• [PROBLEM DETAILS] Could you reproduce the data below with "Share This Post" substituted by "Share This Article", leaving everything else unchanged?

(DATASET RECORDS begins)

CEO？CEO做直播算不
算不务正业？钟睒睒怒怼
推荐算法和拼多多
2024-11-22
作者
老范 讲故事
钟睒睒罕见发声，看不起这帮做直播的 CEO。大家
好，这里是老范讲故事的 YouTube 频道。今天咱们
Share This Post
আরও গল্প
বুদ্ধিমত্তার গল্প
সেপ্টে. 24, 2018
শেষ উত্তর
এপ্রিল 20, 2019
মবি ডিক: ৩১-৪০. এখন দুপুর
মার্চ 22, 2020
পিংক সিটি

(DATASET RECORDS ends)

• [OUTPUT]
CEO？CEO做直播算不
算不务正业？钟睒睒怒怼
推荐算法和拼多多
2024-11-22
作者
老范 讲故事
钟睒睒罕见发声，看不起这帮做直播的 CEO。大家
好，这里是老范讲故事的 YouTube 频道。今天咱们
Share This Article
আরও গল্প
বুদ্ধিমত্তার গল্প
সেপ্টে. 24, 2018
শেষ উত্তর
এপ্রিল 20, 2019
মবি ডিক: ৩১-৪০. এখন দুপুর
মার্চ 22, 2020
পিংক সিটি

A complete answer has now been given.